<<<<

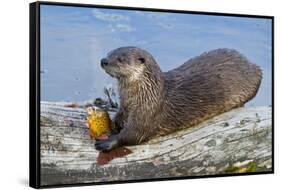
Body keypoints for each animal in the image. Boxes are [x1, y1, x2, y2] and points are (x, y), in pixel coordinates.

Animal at [95, 46, 262, 151]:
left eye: (120, 59)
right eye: (110, 53)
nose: (103, 60)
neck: (145, 94)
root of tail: (251, 64)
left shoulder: (149, 112)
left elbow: (133, 134)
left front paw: (109, 142)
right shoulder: (125, 105)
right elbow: (119, 118)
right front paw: (111, 124)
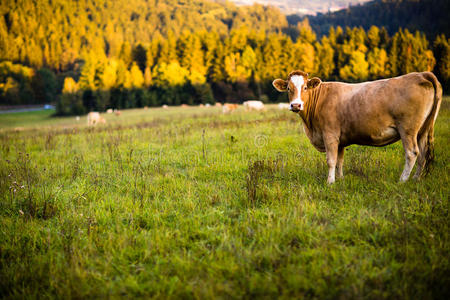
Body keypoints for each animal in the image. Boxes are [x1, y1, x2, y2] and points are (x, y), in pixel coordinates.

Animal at [272, 70, 442, 183]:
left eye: (305, 87)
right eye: (289, 88)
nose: (296, 105)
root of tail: (420, 74)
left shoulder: (330, 135)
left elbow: (331, 160)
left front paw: (330, 182)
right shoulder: (340, 139)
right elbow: (339, 160)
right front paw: (340, 179)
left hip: (408, 129)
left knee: (412, 153)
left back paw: (402, 180)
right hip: (423, 130)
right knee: (422, 155)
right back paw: (416, 179)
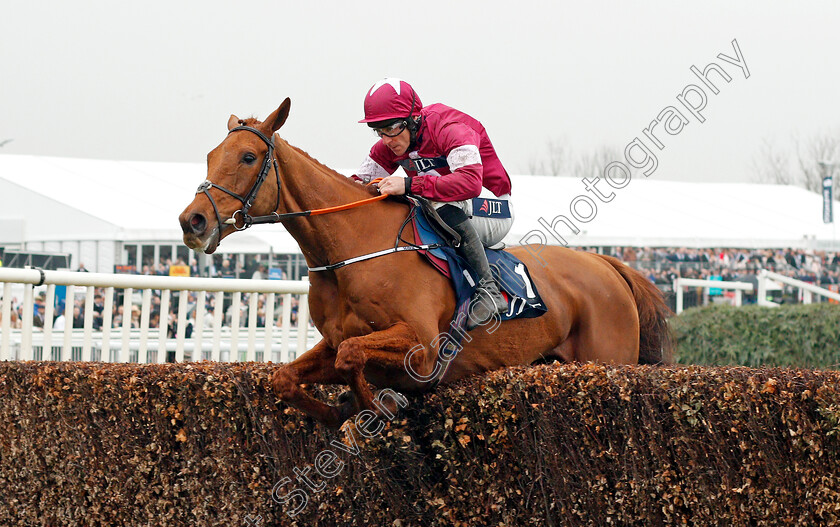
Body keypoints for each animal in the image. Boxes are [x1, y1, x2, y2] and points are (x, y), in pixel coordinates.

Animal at [180, 99, 672, 428]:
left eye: (248, 157)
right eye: (210, 156)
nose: (193, 220)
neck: (351, 249)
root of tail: (610, 266)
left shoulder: (423, 344)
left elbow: (352, 354)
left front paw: (375, 406)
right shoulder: (333, 339)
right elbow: (290, 375)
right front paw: (340, 409)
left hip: (608, 360)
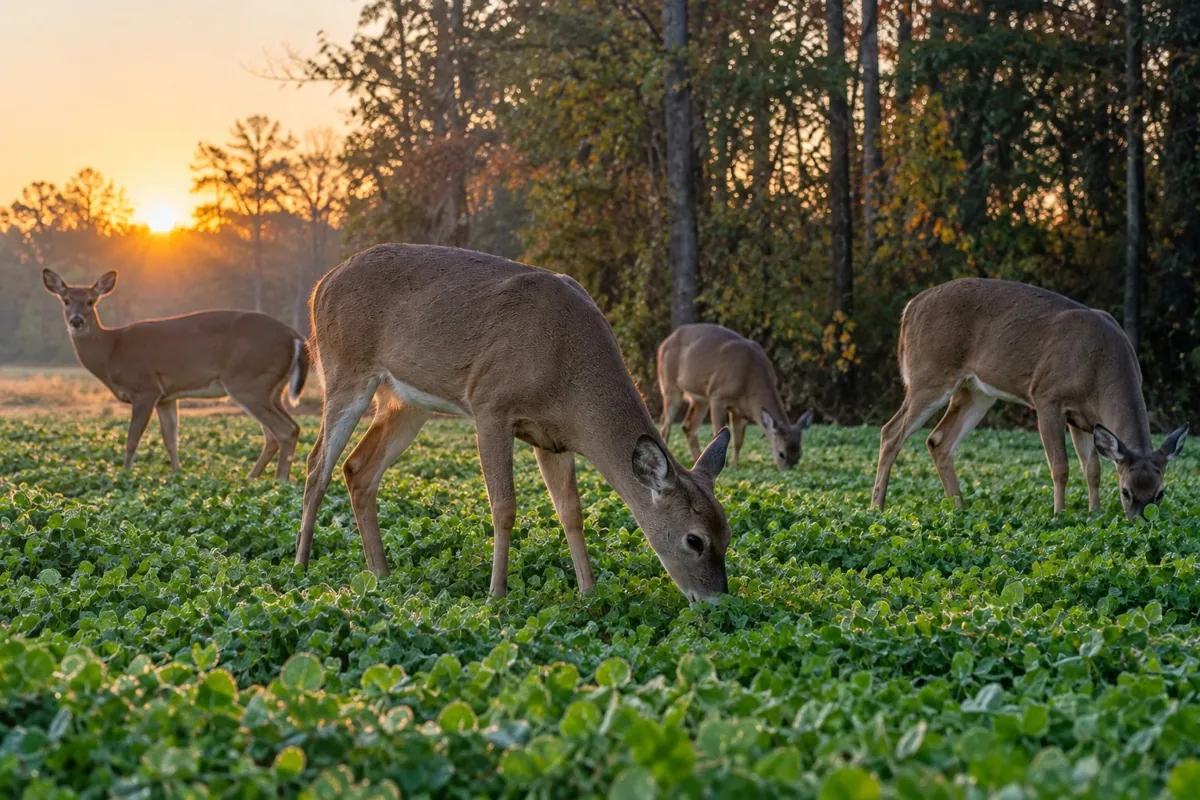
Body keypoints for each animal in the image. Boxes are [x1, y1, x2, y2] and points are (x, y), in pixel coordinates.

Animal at [42, 269, 309, 480]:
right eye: (66, 300)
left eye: (90, 301)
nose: (76, 321)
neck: (112, 351)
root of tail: (295, 337)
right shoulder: (167, 397)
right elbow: (171, 440)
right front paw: (176, 475)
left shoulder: (145, 388)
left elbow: (132, 438)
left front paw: (124, 476)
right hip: (271, 388)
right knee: (279, 432)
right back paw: (251, 479)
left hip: (248, 381)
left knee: (284, 430)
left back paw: (279, 483)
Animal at [294, 243, 733, 603]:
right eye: (695, 540)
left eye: (728, 534)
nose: (716, 602)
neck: (567, 368)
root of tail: (320, 286)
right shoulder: (490, 405)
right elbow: (504, 507)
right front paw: (497, 595)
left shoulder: (552, 438)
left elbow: (571, 512)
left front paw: (589, 593)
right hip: (345, 370)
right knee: (317, 465)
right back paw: (301, 568)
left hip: (406, 402)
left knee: (358, 468)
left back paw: (380, 574)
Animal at [657, 323, 814, 470]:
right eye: (782, 453)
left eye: (800, 455)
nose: (787, 470)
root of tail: (663, 343)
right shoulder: (717, 395)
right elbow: (718, 430)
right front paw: (726, 466)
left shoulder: (740, 410)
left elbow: (738, 441)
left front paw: (734, 465)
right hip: (670, 386)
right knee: (666, 425)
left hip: (700, 399)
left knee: (688, 426)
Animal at [871, 278, 1188, 520]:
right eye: (1125, 491)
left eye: (1160, 493)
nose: (1141, 522)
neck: (1100, 366)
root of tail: (910, 308)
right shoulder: (1047, 397)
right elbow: (1060, 467)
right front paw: (1059, 515)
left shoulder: (1083, 419)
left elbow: (1093, 469)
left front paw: (1094, 514)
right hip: (930, 373)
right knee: (891, 431)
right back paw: (877, 508)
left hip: (977, 391)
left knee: (938, 441)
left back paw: (959, 509)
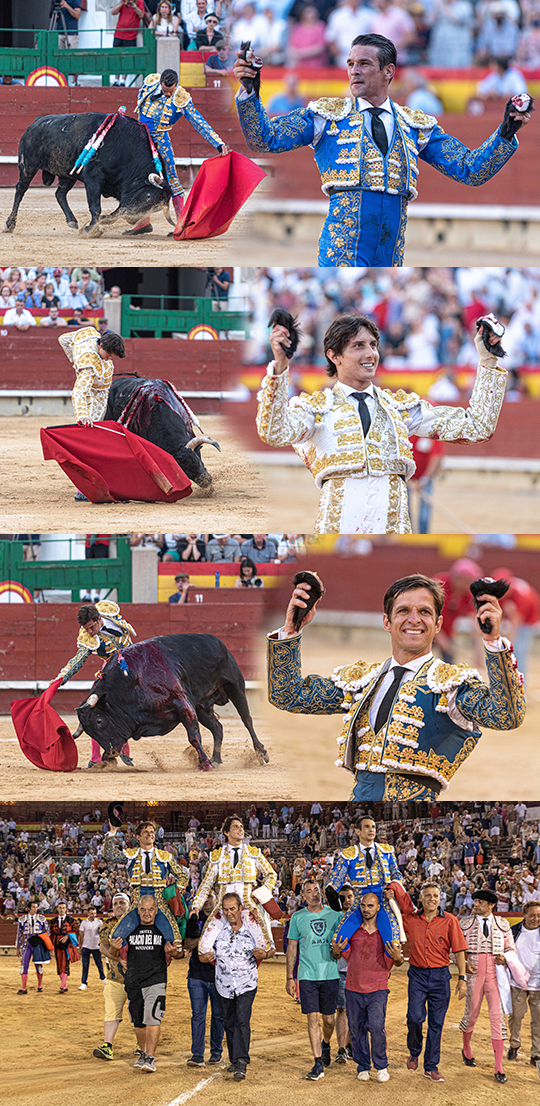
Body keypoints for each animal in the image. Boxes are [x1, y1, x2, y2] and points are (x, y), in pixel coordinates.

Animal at [3, 112, 171, 235]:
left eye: (155, 207)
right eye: (148, 196)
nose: (132, 219)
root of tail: (36, 121)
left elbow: (114, 212)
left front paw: (100, 222)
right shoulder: (93, 179)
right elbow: (95, 206)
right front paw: (91, 229)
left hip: (68, 174)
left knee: (59, 193)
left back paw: (72, 221)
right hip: (27, 166)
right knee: (20, 190)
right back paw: (10, 224)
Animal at [74, 632, 268, 769]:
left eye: (99, 721)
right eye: (90, 732)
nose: (112, 751)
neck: (133, 680)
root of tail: (219, 643)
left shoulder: (181, 703)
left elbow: (194, 736)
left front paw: (204, 764)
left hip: (235, 687)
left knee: (247, 719)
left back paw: (260, 753)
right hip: (202, 706)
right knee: (217, 728)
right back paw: (216, 759)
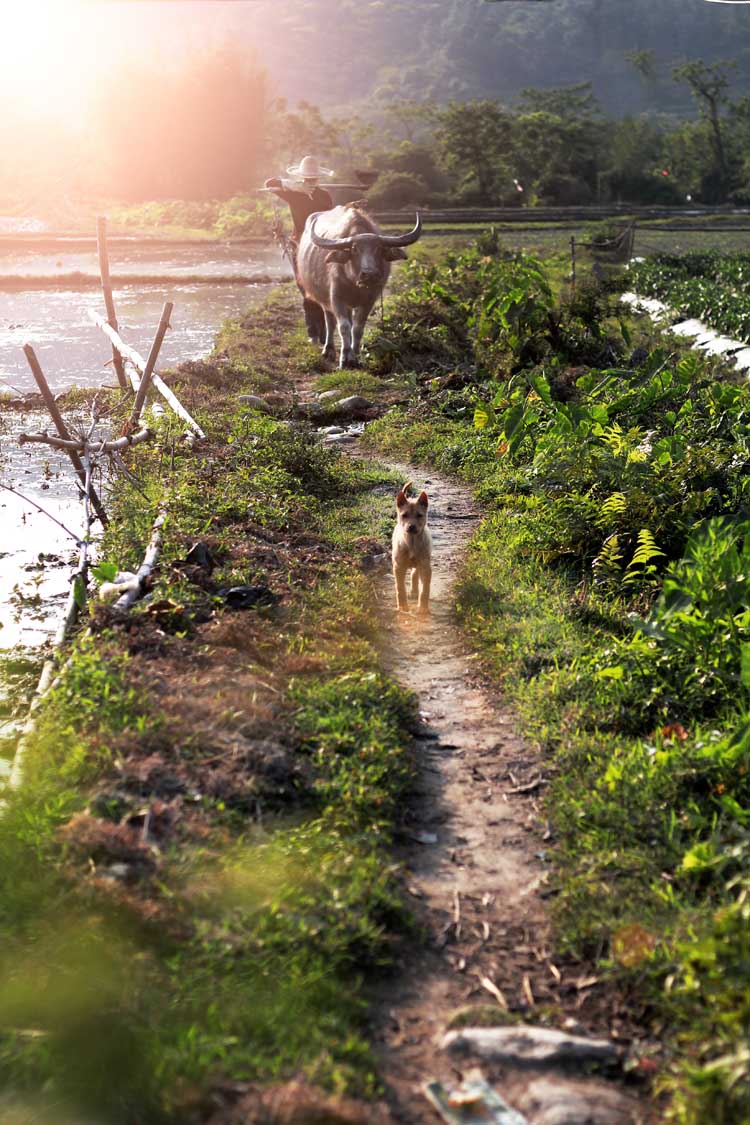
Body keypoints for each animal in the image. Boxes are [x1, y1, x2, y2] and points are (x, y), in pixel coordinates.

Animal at [294, 204, 422, 371]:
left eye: (379, 248)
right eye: (354, 249)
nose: (369, 274)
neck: (355, 285)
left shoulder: (369, 301)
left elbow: (358, 329)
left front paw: (354, 358)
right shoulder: (336, 299)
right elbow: (343, 327)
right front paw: (344, 360)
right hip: (324, 299)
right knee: (330, 321)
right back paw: (328, 350)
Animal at [391, 477, 431, 612]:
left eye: (419, 515)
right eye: (404, 515)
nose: (411, 527)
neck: (412, 542)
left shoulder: (426, 567)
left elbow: (425, 590)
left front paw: (423, 608)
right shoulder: (398, 567)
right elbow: (400, 588)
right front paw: (403, 606)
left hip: (420, 562)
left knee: (414, 574)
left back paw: (414, 591)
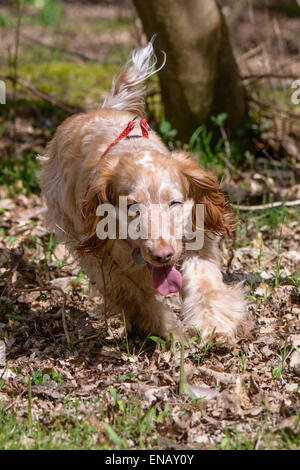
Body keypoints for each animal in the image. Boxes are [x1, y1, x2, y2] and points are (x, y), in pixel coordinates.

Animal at [40, 40, 251, 344]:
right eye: (132, 207)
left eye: (174, 203)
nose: (162, 255)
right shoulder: (104, 262)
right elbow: (136, 297)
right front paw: (171, 331)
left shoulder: (195, 239)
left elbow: (205, 284)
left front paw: (213, 324)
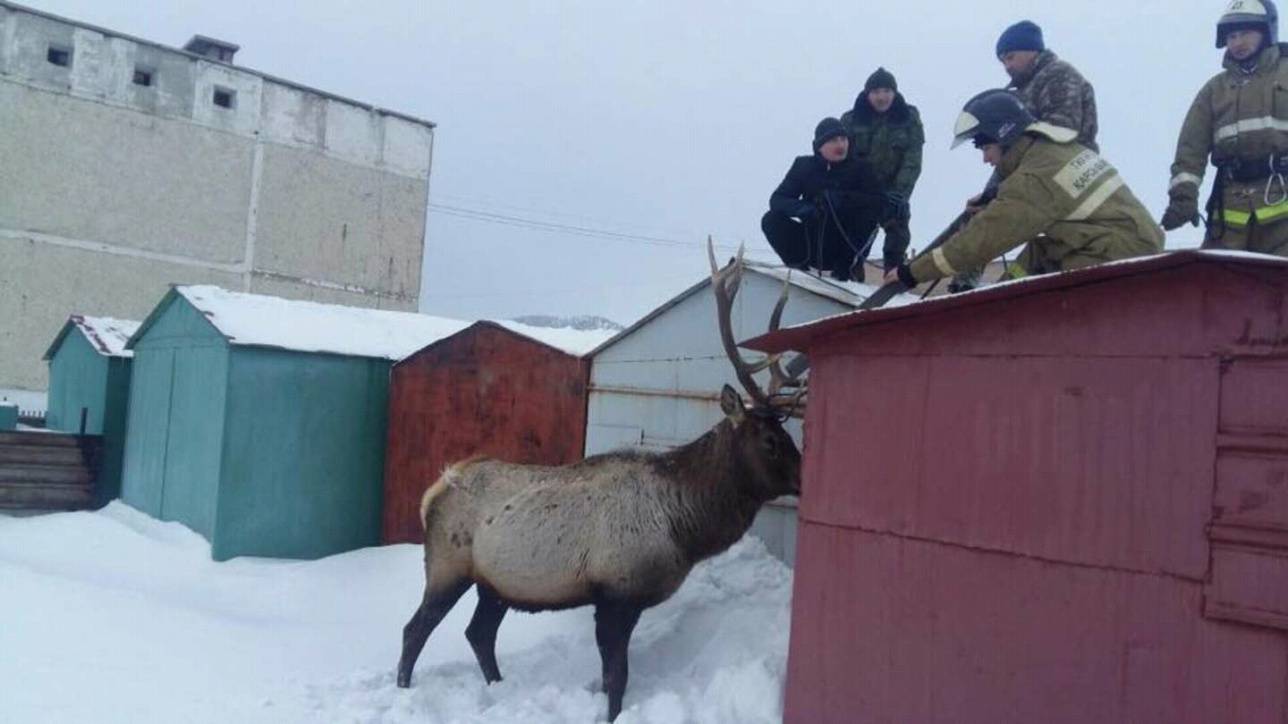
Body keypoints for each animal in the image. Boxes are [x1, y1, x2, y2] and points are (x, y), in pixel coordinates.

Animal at [396, 239, 808, 716]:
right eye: (770, 440)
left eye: (787, 433)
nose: (805, 476)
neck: (684, 530)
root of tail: (433, 492)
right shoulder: (614, 595)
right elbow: (617, 678)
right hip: (447, 565)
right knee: (416, 628)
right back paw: (405, 687)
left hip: (494, 584)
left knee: (478, 633)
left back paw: (496, 688)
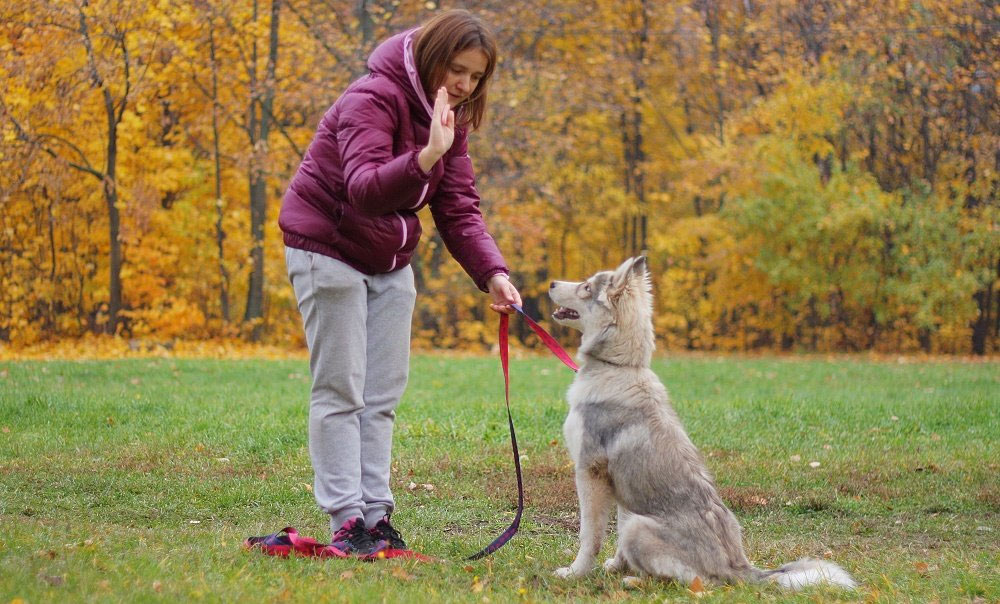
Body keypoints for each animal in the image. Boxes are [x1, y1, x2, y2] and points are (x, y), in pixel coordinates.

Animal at [548, 256, 860, 588]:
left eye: (586, 287)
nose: (551, 283)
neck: (619, 367)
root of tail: (737, 567)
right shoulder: (620, 487)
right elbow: (614, 536)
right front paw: (616, 566)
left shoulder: (589, 472)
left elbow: (589, 536)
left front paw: (575, 573)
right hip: (638, 518)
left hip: (640, 528)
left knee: (697, 582)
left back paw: (636, 581)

>>>>

What you will do = Please leave the images out and retype the rest of the material exactly.

Task result =
Body keypoints for each animal in the image. Boxes are [x1, y1, x2, y2] and points are (x, y), in pixel coordinates.

Animal at [95, 46, 262, 151]:
left eye: (120, 59)
right eye: (110, 53)
nose: (103, 60)
neck: (145, 94)
root of tail: (251, 64)
left shoulder: (149, 112)
left elbow: (133, 134)
left front paw: (109, 142)
right shoulder: (125, 105)
right elbow: (119, 118)
right front paw: (111, 124)
Body keypoints for each animal in the image. Boxes are [x1, y1, x2, y2] and points are (x, y), in pixel coordinates.

Animal at [272, 70, 442, 183]:
left eye: (305, 87)
right eye: (289, 88)
nose: (296, 105)
root of tail: (420, 74)
left shoulder: (330, 135)
left elbow: (331, 160)
left front paw: (330, 182)
right shoulder: (340, 139)
right elbow: (339, 160)
right front paw: (340, 179)
left hip: (408, 129)
left knee: (412, 153)
left back paw: (402, 180)
right hip: (423, 130)
right knee: (422, 155)
right back paw: (416, 179)
Body keypoints for each animal in the image. Boxes are [x1, y1, x2, y2] and points are (x, y), in pixel coordinates.

Animal at [180, 99, 672, 428]:
left eye: (248, 157)
right eye: (210, 156)
nose: (193, 220)
neck: (351, 249)
root of tail: (610, 266)
left shoulder: (423, 344)
left elbow: (352, 354)
left front paw: (375, 406)
right shoulder: (333, 339)
right elbow: (290, 375)
right front paw: (340, 409)
left hip: (608, 360)
Body keypoints for each animal in the image. Boxes are [x1, y1, x2, y2] and points are (x, y), in pixel coordinates.

Animal at [42, 269, 309, 480]:
right eye: (66, 300)
left eye: (90, 301)
nose: (76, 321)
neck: (112, 351)
root of tail: (295, 337)
right shoulder: (167, 397)
right elbow: (171, 440)
right front paw: (176, 475)
left shoulder: (145, 388)
left elbow: (132, 438)
left front paw: (124, 476)
right hip: (271, 388)
right knee: (279, 432)
right back paw: (251, 479)
left hip: (248, 381)
left knee: (284, 430)
left back paw: (279, 483)
Animal at [294, 243, 733, 603]:
right eye: (695, 540)
left eye: (728, 534)
nose: (716, 602)
neck: (567, 368)
root of tail: (320, 286)
right shoulder: (490, 405)
right elbow: (504, 507)
right front paw: (497, 595)
left shoulder: (552, 438)
left elbow: (571, 512)
left front paw: (589, 593)
right hip: (345, 370)
right knee: (317, 465)
right back paw: (301, 568)
left hip: (406, 402)
left knee: (358, 468)
left back paw: (380, 574)
Animal at [657, 323, 814, 470]:
right eye: (782, 453)
left eye: (800, 455)
nose: (787, 470)
root of tail: (663, 343)
right shoulder: (717, 395)
right elbow: (718, 430)
right front paw: (726, 466)
left shoulder: (740, 410)
left elbow: (738, 441)
left front paw: (734, 465)
right hip: (670, 386)
right knee: (666, 425)
left hip: (700, 399)
left knee: (688, 426)
Animal at [871, 278, 1188, 520]:
right eye: (1125, 491)
left eye: (1160, 493)
nose: (1141, 522)
neck: (1100, 366)
root of tail: (910, 308)
right shoulder: (1047, 397)
right elbow: (1060, 467)
right front paw: (1059, 515)
left shoulder: (1083, 419)
left elbow: (1093, 469)
left front paw: (1094, 514)
right hip: (930, 373)
right knee: (891, 431)
right back paw: (877, 508)
left hip: (977, 391)
left knee: (938, 441)
left back paw: (959, 509)
Body keypoints for each animal in the image. Boxes are [x1, y1, x2, y2] and points are (x, y), in pixel coordinates.

Animal at [3, 112, 171, 235]:
left eye: (155, 207)
right eye: (148, 196)
nose: (132, 219)
root of tail: (36, 121)
left elbow: (114, 212)
left front paw: (100, 222)
right shoulder: (93, 179)
right elbow: (95, 206)
right front paw: (91, 229)
left hip: (68, 174)
left knee: (59, 193)
left back paw: (72, 221)
right hip: (27, 166)
right knee: (20, 190)
right back paw: (10, 224)
Animal at [74, 632, 268, 769]:
left eye: (99, 721)
right eye: (90, 732)
nose: (112, 751)
neck: (133, 680)
root of tail: (219, 643)
left shoulder: (181, 703)
left elbow: (194, 736)
left front paw: (204, 764)
left hip: (235, 687)
left knee: (247, 719)
left back paw: (260, 753)
right hip: (202, 706)
right knee: (217, 728)
right back paw: (216, 759)
Body keypoints for each animal in the image. Boxes are [x1, y1, x2, y2] and points are (x, y), in pixel coordinates.

Animal at [294, 204, 422, 371]:
left eye: (379, 248)
right eye: (354, 249)
nose: (369, 274)
neck: (355, 285)
left shoulder: (369, 301)
left elbow: (358, 329)
left front paw: (354, 358)
right shoulder: (336, 299)
right elbow: (343, 327)
right front paw: (344, 360)
right hip: (324, 299)
right knee: (330, 321)
right back paw: (328, 350)
Animal at [391, 477, 431, 612]:
left eye: (419, 515)
right eye: (404, 515)
nose: (411, 527)
neck: (412, 542)
left shoulder: (426, 567)
left elbow: (425, 590)
left front paw: (423, 608)
right shoulder: (398, 567)
right elbow: (400, 588)
right front paw: (403, 606)
left hip: (420, 562)
left knee: (414, 574)
left back paw: (414, 591)
Body keypoints for each animal in the image. Boxes are [x1, y1, x2, y2] and points are (x, y), in pixel coordinates.

Animal at [40, 40, 251, 344]:
right eye: (132, 207)
left eye: (174, 203)
nose: (162, 255)
right shoulder: (104, 262)
right elbow: (136, 297)
right front paw: (171, 331)
left shoulder: (195, 239)
left elbow: (205, 284)
left front paw: (213, 324)
Body keypoints for each animal in the image. Boxes are [x1, y1, x2, y2] and points are (x, y), in pixel coordinates.

Animal at [396, 239, 808, 716]:
right eye: (770, 440)
left eye: (787, 433)
nose: (805, 476)
neck: (684, 530)
root of tail: (433, 492)
right shoulder: (614, 595)
right elbow: (617, 678)
right hip: (447, 565)
right knee: (416, 628)
right back paw: (405, 687)
left hip: (494, 584)
left knee: (478, 633)
left back paw: (496, 688)
Body keypoints for each animal in the image. Boxes are [x1, y1, x2, y2] and points are (x, y), in pixel coordinates.

Animal at [548, 256, 860, 588]:
left eye: (586, 287)
nose: (551, 283)
neck: (619, 367)
root of tail: (737, 567)
right shoulder: (620, 487)
right elbow: (614, 536)
right front paw: (616, 566)
left shoulder: (589, 472)
left elbow: (589, 536)
left front paw: (575, 573)
right hip: (638, 518)
left hip: (640, 528)
left knee: (697, 582)
left back paw: (636, 581)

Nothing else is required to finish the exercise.